#### Given instruction
Please copy out the lines of the listing below verbatim, from the line holding "segmentation as SVG." through the end of the listing, both ends included. Leave the pictures out of your copy.
--- start of Source material ---
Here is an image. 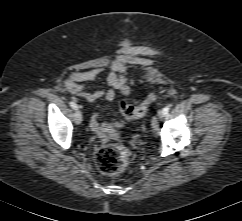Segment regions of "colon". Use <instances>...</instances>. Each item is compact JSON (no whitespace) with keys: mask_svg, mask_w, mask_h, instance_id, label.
I'll return each instance as SVG.
<instances>
[{"mask_svg":"<svg viewBox=\"0 0 242 221\" xmlns=\"http://www.w3.org/2000/svg\"><path fill=\"white\" fill-rule=\"evenodd\" d=\"M155 100V93L149 96L138 106L121 103L120 112L127 119L145 115ZM98 169L106 176L114 177L123 174L129 168L132 155L130 150L120 144H107L99 147L95 154Z\"/></svg>","mask_w":242,"mask_h":221,"instance_id":"1","label":"colon"}]
</instances>
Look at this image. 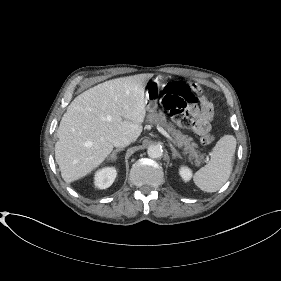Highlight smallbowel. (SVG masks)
<instances>
[{
    "label": "small bowel",
    "instance_id": "obj_1",
    "mask_svg": "<svg viewBox=\"0 0 281 281\" xmlns=\"http://www.w3.org/2000/svg\"><path fill=\"white\" fill-rule=\"evenodd\" d=\"M192 115L195 118V132L197 134H204L210 129V121L213 118V106L211 102L205 97L200 98V107L192 110Z\"/></svg>",
    "mask_w": 281,
    "mask_h": 281
}]
</instances>
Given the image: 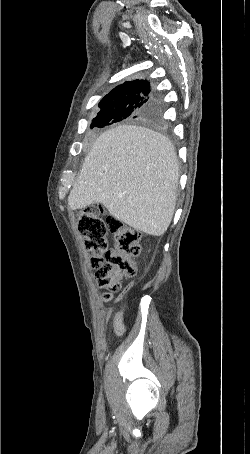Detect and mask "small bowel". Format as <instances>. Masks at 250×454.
<instances>
[{
  "instance_id": "obj_1",
  "label": "small bowel",
  "mask_w": 250,
  "mask_h": 454,
  "mask_svg": "<svg viewBox=\"0 0 250 454\" xmlns=\"http://www.w3.org/2000/svg\"><path fill=\"white\" fill-rule=\"evenodd\" d=\"M124 311L120 309L117 311L114 315L113 319V327L114 331L116 334L121 335L125 331V325H124Z\"/></svg>"
}]
</instances>
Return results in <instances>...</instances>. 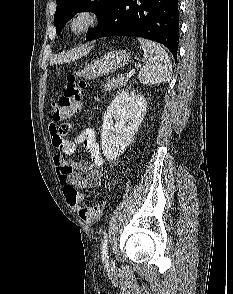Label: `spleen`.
Wrapping results in <instances>:
<instances>
[{"label": "spleen", "instance_id": "spleen-1", "mask_svg": "<svg viewBox=\"0 0 233 294\" xmlns=\"http://www.w3.org/2000/svg\"><path fill=\"white\" fill-rule=\"evenodd\" d=\"M145 65L140 69L138 79L144 85L167 82L171 78L172 64L165 49L158 43L138 38Z\"/></svg>", "mask_w": 233, "mask_h": 294}]
</instances>
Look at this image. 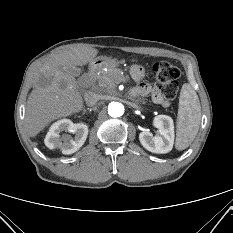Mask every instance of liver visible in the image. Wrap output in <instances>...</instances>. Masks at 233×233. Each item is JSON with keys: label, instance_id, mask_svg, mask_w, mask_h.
Masks as SVG:
<instances>
[{"label": "liver", "instance_id": "6515ba94", "mask_svg": "<svg viewBox=\"0 0 233 233\" xmlns=\"http://www.w3.org/2000/svg\"><path fill=\"white\" fill-rule=\"evenodd\" d=\"M98 54L90 45H79L53 55L35 73L34 89L27 100L25 128L35 137L49 123L83 109L76 76L70 69L87 65Z\"/></svg>", "mask_w": 233, "mask_h": 233}]
</instances>
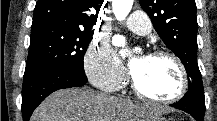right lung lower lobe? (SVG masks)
Returning <instances> with one entry per match:
<instances>
[{
  "mask_svg": "<svg viewBox=\"0 0 217 121\" xmlns=\"http://www.w3.org/2000/svg\"><path fill=\"white\" fill-rule=\"evenodd\" d=\"M85 74L63 67H51L24 74L22 87L23 121H29L34 109L52 92L85 85Z\"/></svg>",
  "mask_w": 217,
  "mask_h": 121,
  "instance_id": "right-lung-lower-lobe-1",
  "label": "right lung lower lobe"
}]
</instances>
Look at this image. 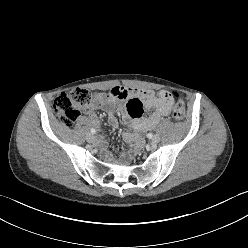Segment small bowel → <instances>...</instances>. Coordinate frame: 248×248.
Wrapping results in <instances>:
<instances>
[{
    "label": "small bowel",
    "instance_id": "small-bowel-1",
    "mask_svg": "<svg viewBox=\"0 0 248 248\" xmlns=\"http://www.w3.org/2000/svg\"><path fill=\"white\" fill-rule=\"evenodd\" d=\"M94 108H107L109 123L116 127L118 125L115 109L122 111L124 119L136 131H147L153 128L162 117L169 116L172 111L171 101L165 98L161 92L153 90L130 89L125 87H114L107 94H97ZM144 110H153L148 116H143ZM92 115V112L89 111ZM132 138L131 134H127ZM99 144L105 147L106 141L101 138Z\"/></svg>",
    "mask_w": 248,
    "mask_h": 248
}]
</instances>
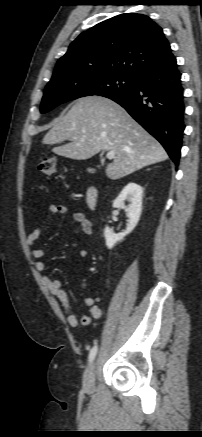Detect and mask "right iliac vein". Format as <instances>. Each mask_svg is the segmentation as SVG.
I'll use <instances>...</instances> for the list:
<instances>
[{
	"label": "right iliac vein",
	"mask_w": 202,
	"mask_h": 437,
	"mask_svg": "<svg viewBox=\"0 0 202 437\" xmlns=\"http://www.w3.org/2000/svg\"><path fill=\"white\" fill-rule=\"evenodd\" d=\"M83 387L87 392H92L95 387V363L89 365L83 377Z\"/></svg>",
	"instance_id": "obj_1"
}]
</instances>
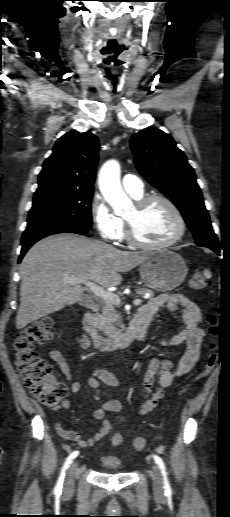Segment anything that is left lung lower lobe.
<instances>
[{"mask_svg":"<svg viewBox=\"0 0 230 517\" xmlns=\"http://www.w3.org/2000/svg\"><path fill=\"white\" fill-rule=\"evenodd\" d=\"M210 249H212L215 253L219 254V246L215 247V246H211V247H208Z\"/></svg>","mask_w":230,"mask_h":517,"instance_id":"0a47b994","label":"left lung lower lobe"}]
</instances>
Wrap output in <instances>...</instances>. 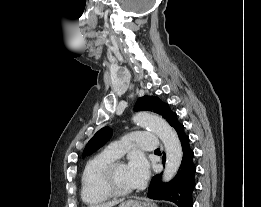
--- end of Source material ---
#### Result below
Detect and mask "right iliac vein". Format as <instances>. Each mask_svg is the segmentation as SVG.
I'll use <instances>...</instances> for the list:
<instances>
[{
	"label": "right iliac vein",
	"mask_w": 202,
	"mask_h": 437,
	"mask_svg": "<svg viewBox=\"0 0 202 437\" xmlns=\"http://www.w3.org/2000/svg\"><path fill=\"white\" fill-rule=\"evenodd\" d=\"M83 387L87 392H92L95 387V363L89 365L83 377Z\"/></svg>",
	"instance_id": "obj_1"
}]
</instances>
Segment anything that is left lung lower lobe.
<instances>
[{"mask_svg":"<svg viewBox=\"0 0 230 517\" xmlns=\"http://www.w3.org/2000/svg\"><path fill=\"white\" fill-rule=\"evenodd\" d=\"M210 249H212L215 253L219 254V246L215 247V246H211V247H208Z\"/></svg>","mask_w":230,"mask_h":517,"instance_id":"0a47b994","label":"left lung lower lobe"}]
</instances>
Wrap output in <instances>...</instances>. 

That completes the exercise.